- Information given
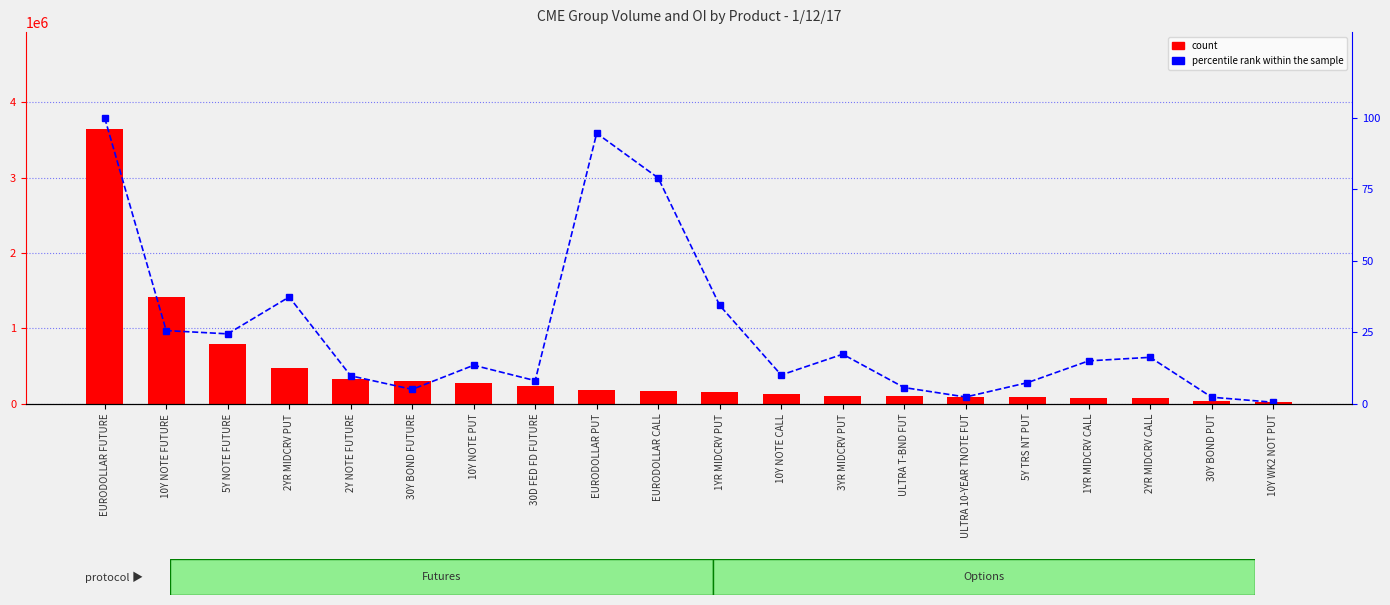

Which category has the lowest value across all series?

10Y WK2 NOT PUT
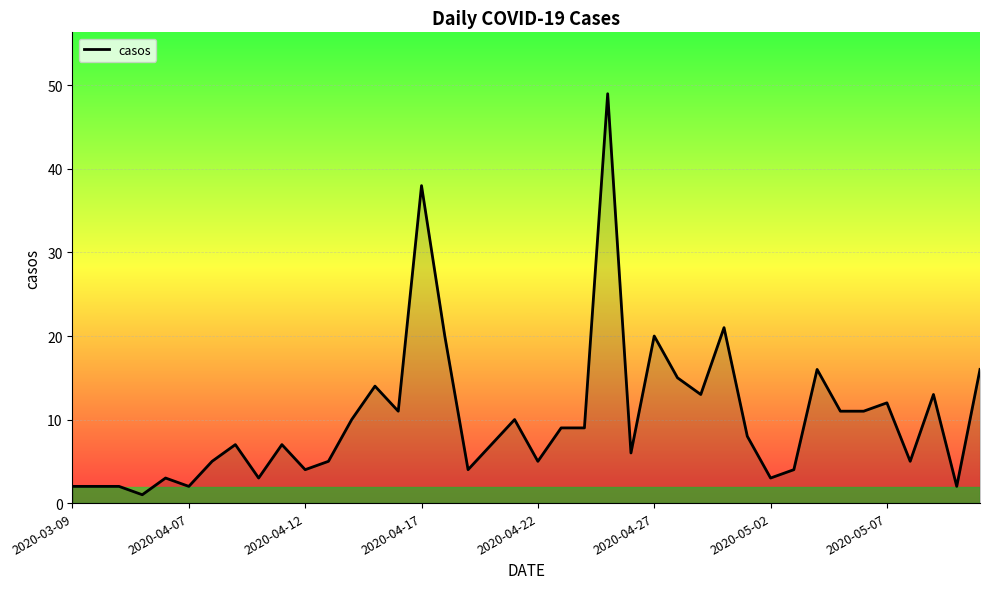

What is the difference between the maximum and minimum values?

48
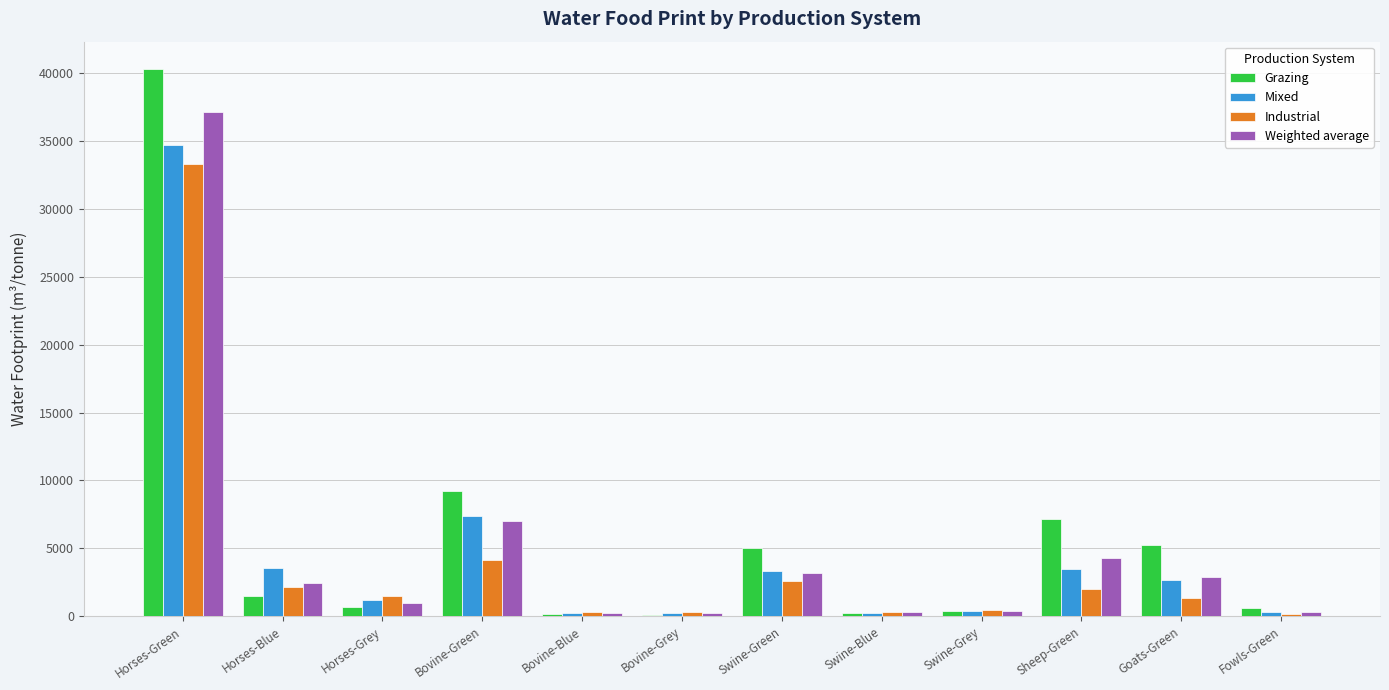

The value of Mixed at Bovine-Grey is 199.2. True or false?

True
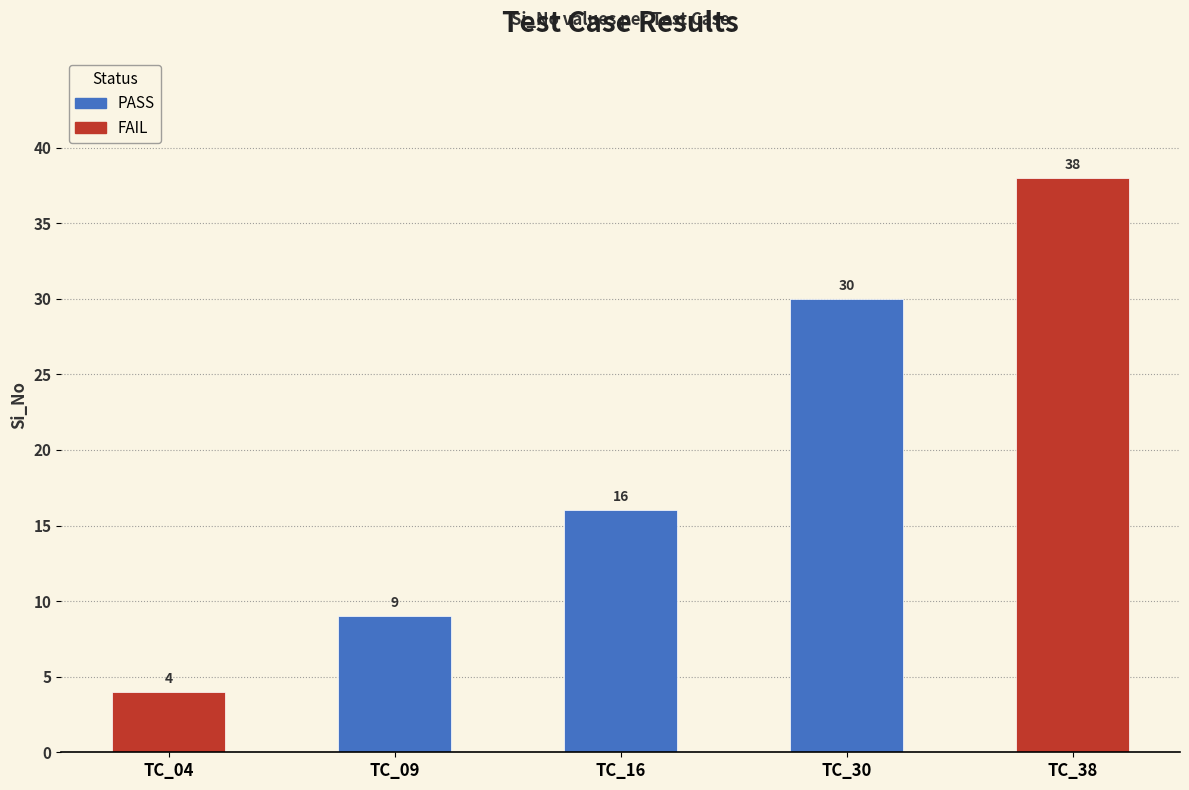

Which has a higher value, TC_16 or TC_30?

TC_30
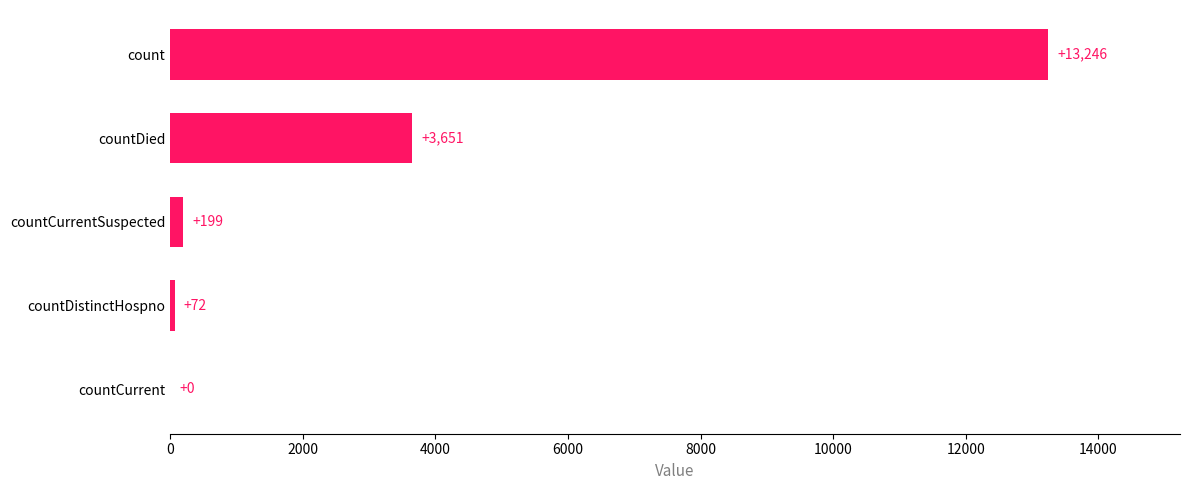

The value at countDistinctHospno is 72. True or false?

True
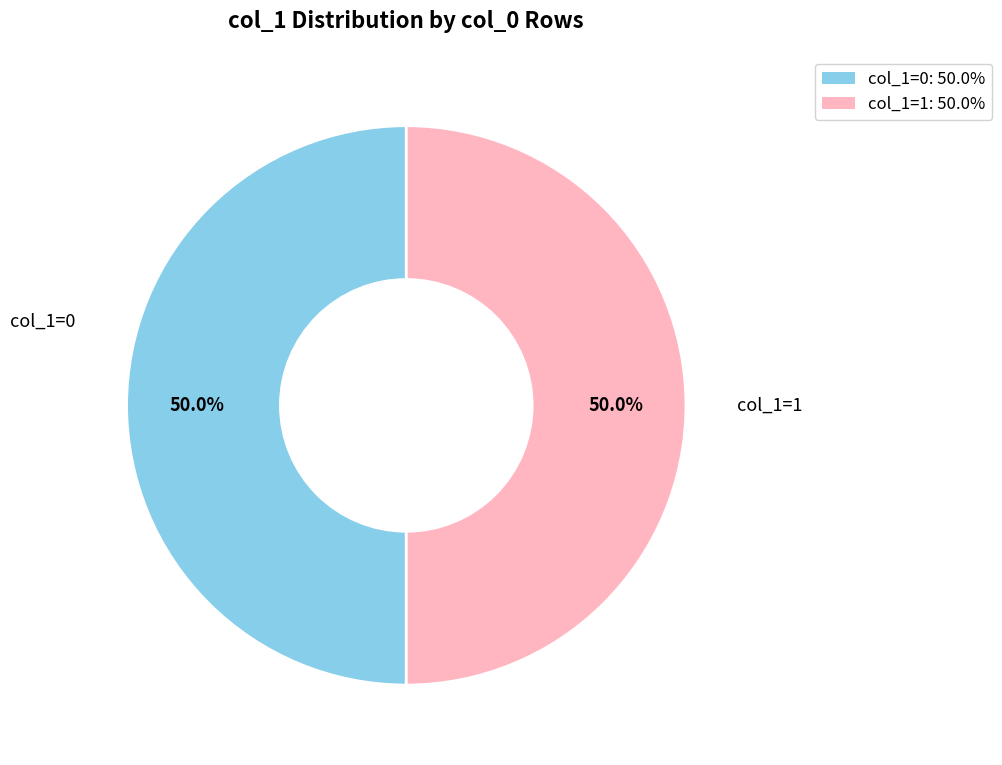

How many segments does this pie chart have?

2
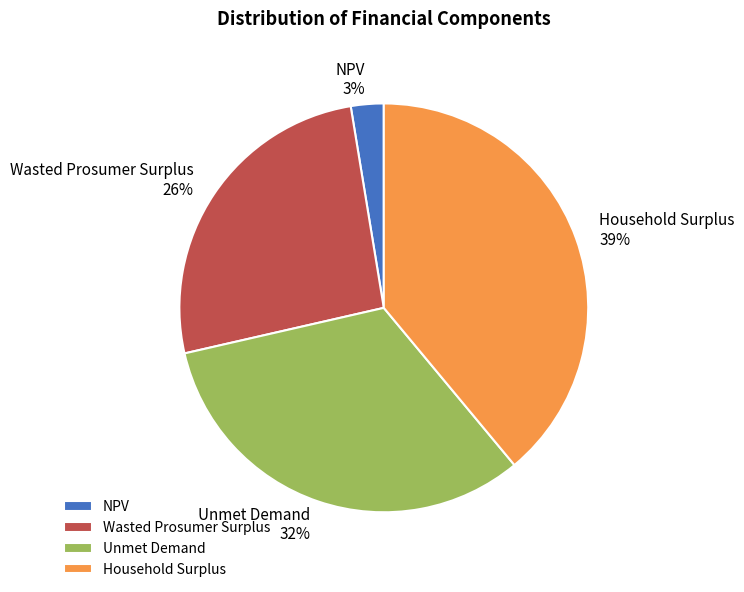

Does any single category account for the majority?

No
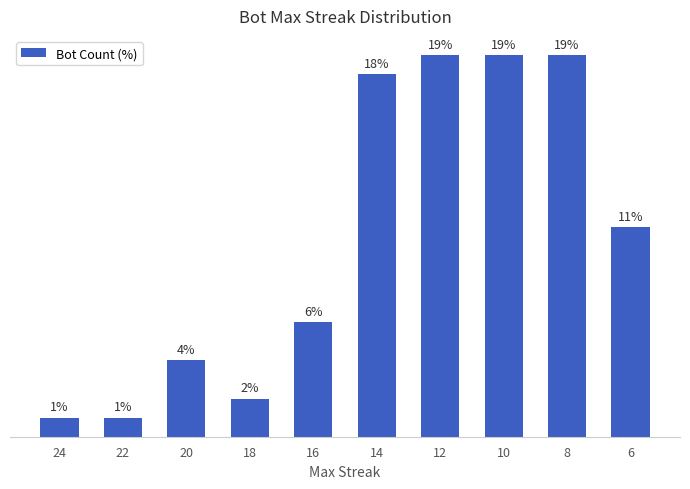

At which category does the chart reach its minimum across all series?

24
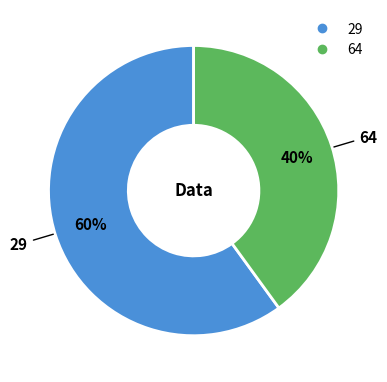

Is there any slice that represents more than half of the pie?

Yes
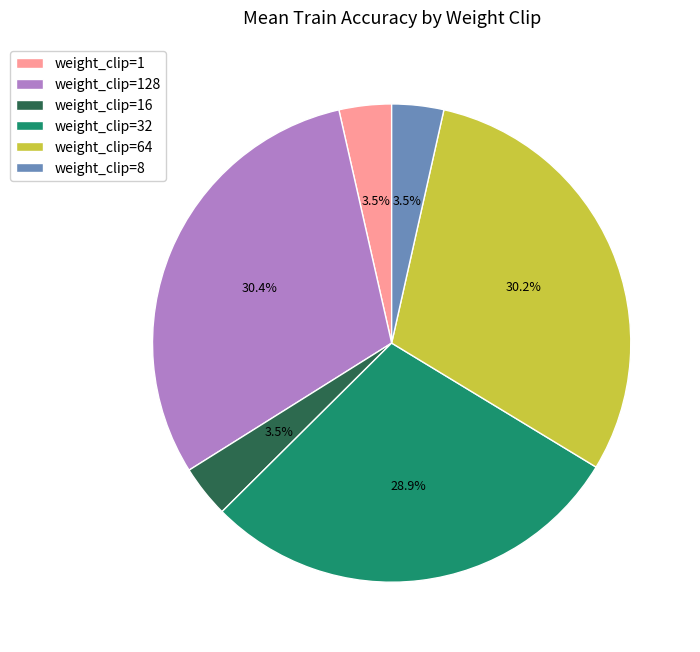

Is there a majority slice in this chart?

No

- Task requirements
Report every line in the rows that contains the string "slice", matching case exactly.

- Written solution
Is there any slice that represents more than half of the pie?
Is there a majority slice in this chart?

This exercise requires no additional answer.